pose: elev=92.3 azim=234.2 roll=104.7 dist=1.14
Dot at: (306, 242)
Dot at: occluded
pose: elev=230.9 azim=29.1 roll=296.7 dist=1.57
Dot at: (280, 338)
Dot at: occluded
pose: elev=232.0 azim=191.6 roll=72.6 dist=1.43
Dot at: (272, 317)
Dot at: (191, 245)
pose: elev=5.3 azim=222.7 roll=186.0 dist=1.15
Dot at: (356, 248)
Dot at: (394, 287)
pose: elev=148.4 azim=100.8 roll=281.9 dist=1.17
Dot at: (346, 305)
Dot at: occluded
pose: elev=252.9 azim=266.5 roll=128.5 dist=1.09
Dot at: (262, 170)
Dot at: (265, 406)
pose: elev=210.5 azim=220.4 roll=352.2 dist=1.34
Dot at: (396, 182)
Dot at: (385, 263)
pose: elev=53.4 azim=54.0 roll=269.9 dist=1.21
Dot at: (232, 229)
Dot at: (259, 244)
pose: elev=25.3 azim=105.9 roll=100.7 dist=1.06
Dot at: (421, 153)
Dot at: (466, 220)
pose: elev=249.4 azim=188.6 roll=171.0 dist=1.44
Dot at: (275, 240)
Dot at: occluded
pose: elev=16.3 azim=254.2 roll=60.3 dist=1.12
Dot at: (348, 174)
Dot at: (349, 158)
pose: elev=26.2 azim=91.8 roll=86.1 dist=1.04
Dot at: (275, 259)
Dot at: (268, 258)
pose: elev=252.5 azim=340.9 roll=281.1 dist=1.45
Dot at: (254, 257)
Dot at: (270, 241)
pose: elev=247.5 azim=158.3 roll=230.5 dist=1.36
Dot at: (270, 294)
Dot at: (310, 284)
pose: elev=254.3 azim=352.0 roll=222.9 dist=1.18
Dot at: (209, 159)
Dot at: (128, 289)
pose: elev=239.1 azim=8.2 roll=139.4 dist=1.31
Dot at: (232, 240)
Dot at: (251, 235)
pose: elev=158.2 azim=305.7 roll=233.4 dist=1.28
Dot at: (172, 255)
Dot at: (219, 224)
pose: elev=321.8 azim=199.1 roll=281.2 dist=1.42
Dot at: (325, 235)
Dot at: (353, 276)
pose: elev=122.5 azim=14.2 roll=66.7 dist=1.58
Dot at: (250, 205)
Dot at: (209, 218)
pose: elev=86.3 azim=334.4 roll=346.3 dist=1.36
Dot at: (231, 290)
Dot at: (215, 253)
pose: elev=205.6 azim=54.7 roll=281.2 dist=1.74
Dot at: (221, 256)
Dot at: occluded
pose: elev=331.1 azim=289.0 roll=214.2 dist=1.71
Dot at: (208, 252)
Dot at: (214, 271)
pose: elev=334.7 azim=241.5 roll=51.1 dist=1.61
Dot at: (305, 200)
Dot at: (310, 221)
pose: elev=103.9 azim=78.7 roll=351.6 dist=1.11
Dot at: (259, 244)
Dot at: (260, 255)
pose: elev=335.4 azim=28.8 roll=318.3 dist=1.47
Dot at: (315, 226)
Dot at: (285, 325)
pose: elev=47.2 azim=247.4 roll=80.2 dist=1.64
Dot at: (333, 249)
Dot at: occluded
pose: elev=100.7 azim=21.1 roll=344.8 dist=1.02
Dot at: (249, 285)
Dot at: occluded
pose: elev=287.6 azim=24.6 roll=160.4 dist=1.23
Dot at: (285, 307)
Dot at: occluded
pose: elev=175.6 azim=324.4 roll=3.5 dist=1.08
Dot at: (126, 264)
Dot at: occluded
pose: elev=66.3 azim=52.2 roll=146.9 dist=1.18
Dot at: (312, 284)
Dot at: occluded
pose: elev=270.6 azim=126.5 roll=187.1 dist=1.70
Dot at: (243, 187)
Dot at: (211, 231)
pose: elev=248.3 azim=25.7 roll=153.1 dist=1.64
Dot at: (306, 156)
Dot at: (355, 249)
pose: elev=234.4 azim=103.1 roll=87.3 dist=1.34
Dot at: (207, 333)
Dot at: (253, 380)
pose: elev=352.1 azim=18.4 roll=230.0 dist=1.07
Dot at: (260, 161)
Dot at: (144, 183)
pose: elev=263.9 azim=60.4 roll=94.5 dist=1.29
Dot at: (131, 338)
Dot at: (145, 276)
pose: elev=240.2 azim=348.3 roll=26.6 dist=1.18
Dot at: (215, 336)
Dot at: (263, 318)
--
### Task description
Reproduce the entries above without any change, starting at the line that contains "pose: elev=66.3 azim=52.2" and continuing through the last line of the entries.

### Result of this task
pose: elev=66.3 azim=52.2 roll=146.9 dist=1.18
Dot at: (312, 284)
Dot at: occluded
pose: elev=270.6 azim=126.5 roll=187.1 dist=1.70
Dot at: (243, 187)
Dot at: (211, 231)
pose: elev=248.3 azim=25.7 roll=153.1 dist=1.64
Dot at: (306, 156)
Dot at: (355, 249)
pose: elev=234.4 azim=103.1 roll=87.3 dist=1.34
Dot at: (207, 333)
Dot at: (253, 380)
pose: elev=352.1 azim=18.4 roll=230.0 dist=1.07
Dot at: (260, 161)
Dot at: (144, 183)
pose: elev=263.9 azim=60.4 roll=94.5 dist=1.29
Dot at: (131, 338)
Dot at: (145, 276)
pose: elev=240.2 azim=348.3 roll=26.6 dist=1.18
Dot at: (215, 336)
Dot at: (263, 318)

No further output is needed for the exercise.